Post date: Oct 5, 2018 4:59:02 PM
The gavel is a small smoothly turned bit of blond maple, polished by use in the hands of past presidents of the club. To understand its full significance, one has to take a backward look.
The charter members of the Greensburg College Club were among the forerunners of women's liberation. They founded the club in February 1918 to help in the war effort in such ways as making speeches to sell Liberty Bonds. As the war ended only a few months later, they turned to other laudable projects, mainly cultural and educational.
A number of these early members continue political activities, several marching with the Suffragettes and helping to about votes for women in 1920. One such crusader at heart was Alice Barnhart, who served as president of College Club from 1920-1922.

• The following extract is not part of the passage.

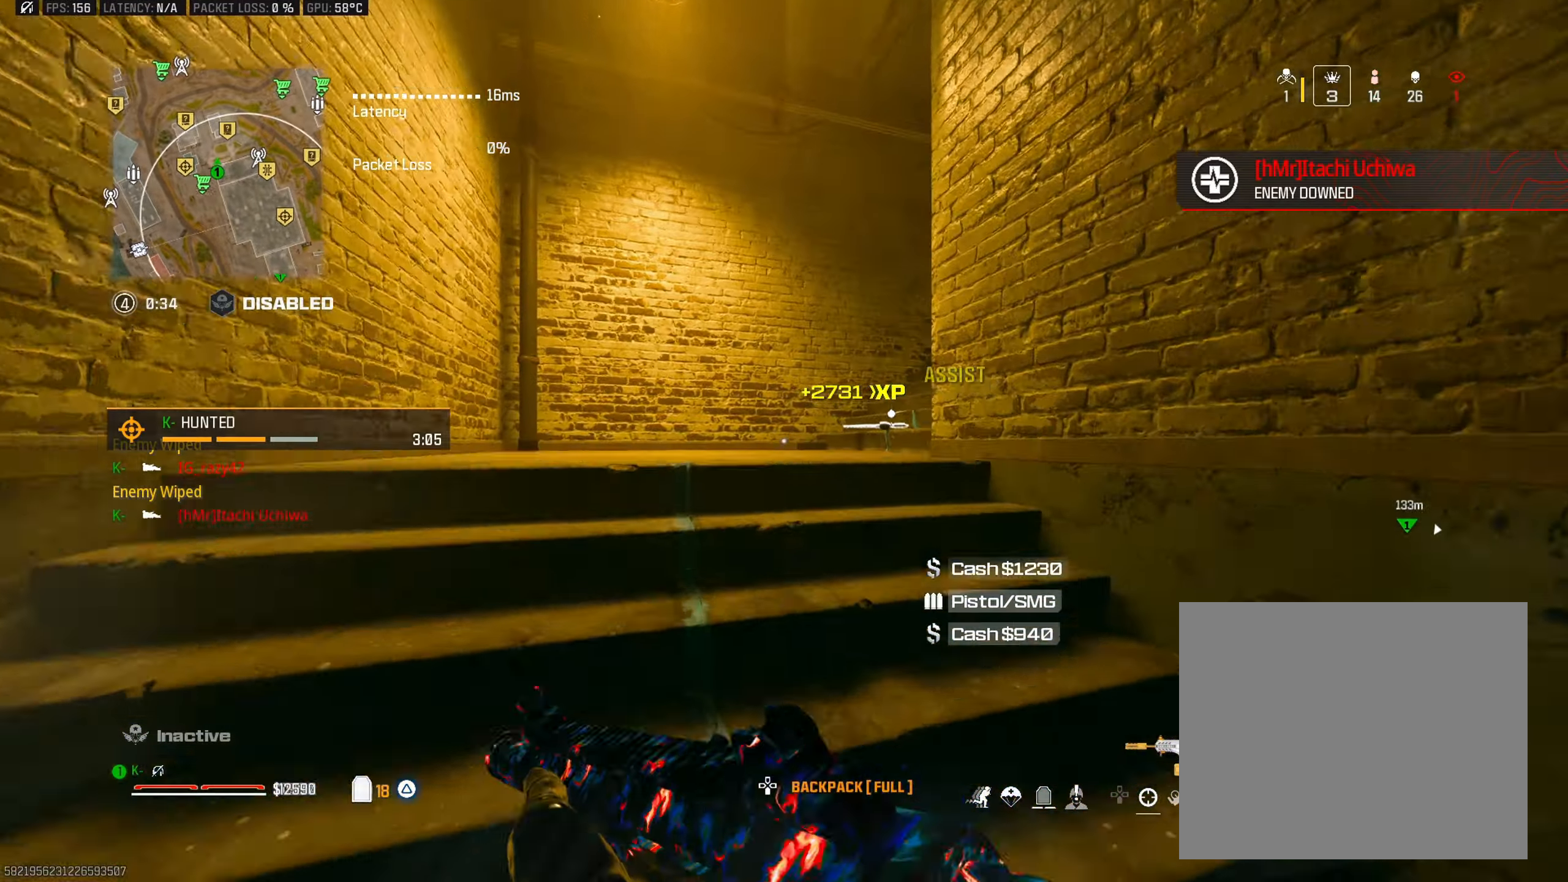
{"buttons": [], "left_stick": "up", "right_stick": "right", "events": [[84, "TRIANGLE", "down"], [84, "right_stick", "right"], [200, "TRIANGLE", "up"], [317, "right_stick", "center"], [384, "left_stick", "up"], [401, "right_stick", "right"]]}
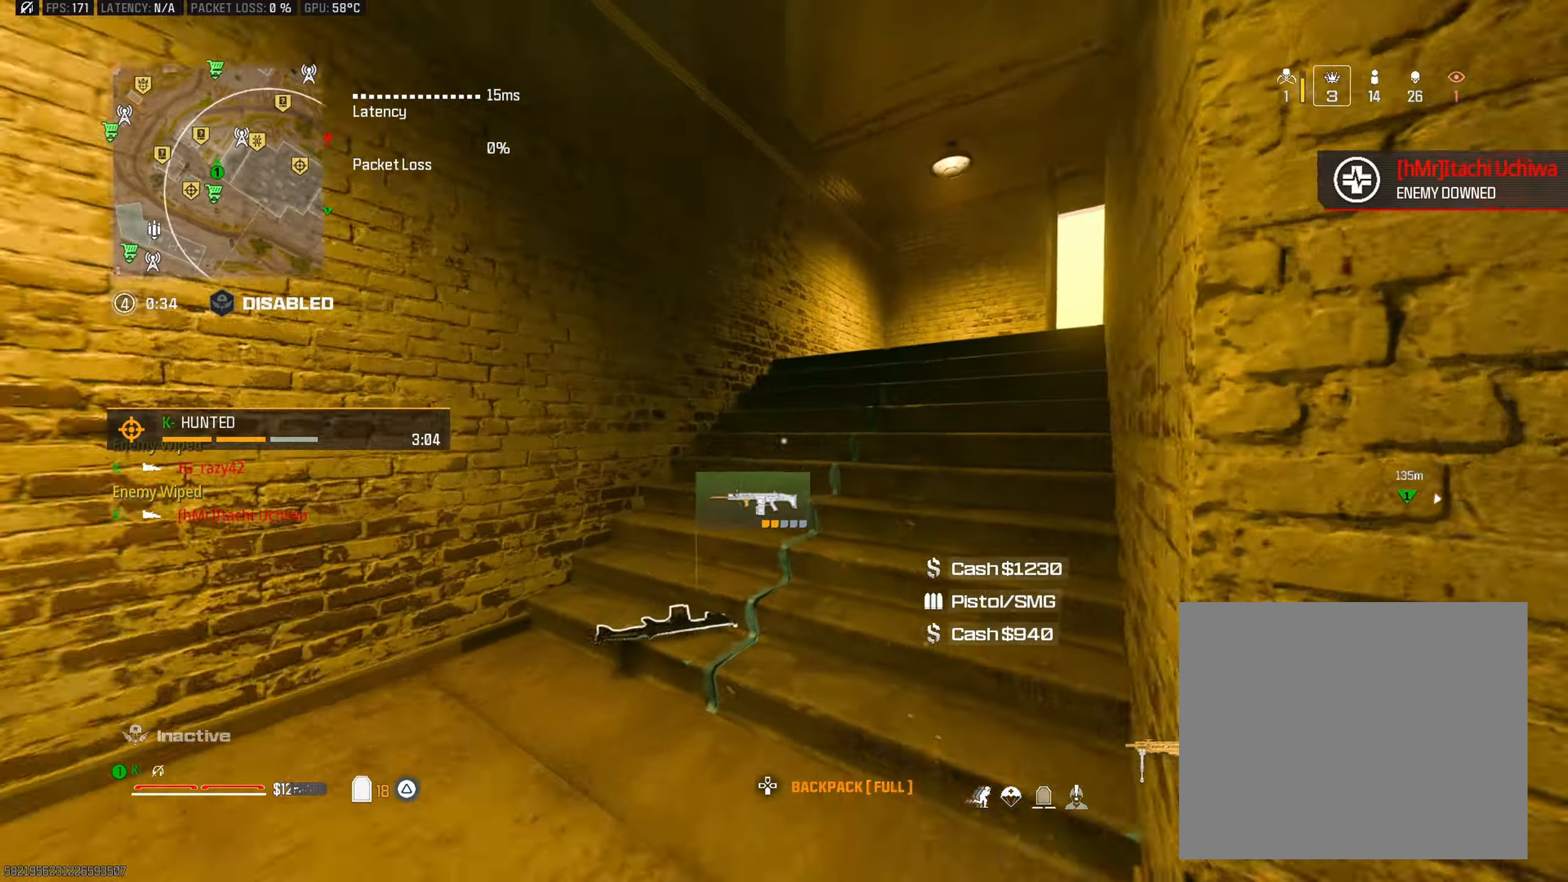
{"buttons": ["L1"], "left_stick": "up", "right_stick": "right", "events": [[350, "L1", "down"]]}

There was hardly a lull between the time when Mrs. Barnhart turned over the presidency to her successor, Ethel Robinson, in February 1922 until the morning that spring when Alice woke to find that the city fathers were about to cut down all the old trees opposite her home at 316 South Maple Ave. The telephone wires sang again, the cameras snapped. College Club cohorts were alerted. Crusaders all, they besieged the City Council with phone calls,with visitations, and finally---alas-- with snapshots showing the fallen trees, their severed trunks showing no sign of decay. This time the crusade had failed...
Or had it failed? The Greensburg City Council promptly created the Shade Tree Commission, which has worked since that time to bring back the beauty of trees lined streets and the Greensburg College Club has its gavel cut from the heart of one of the sacrificed trees.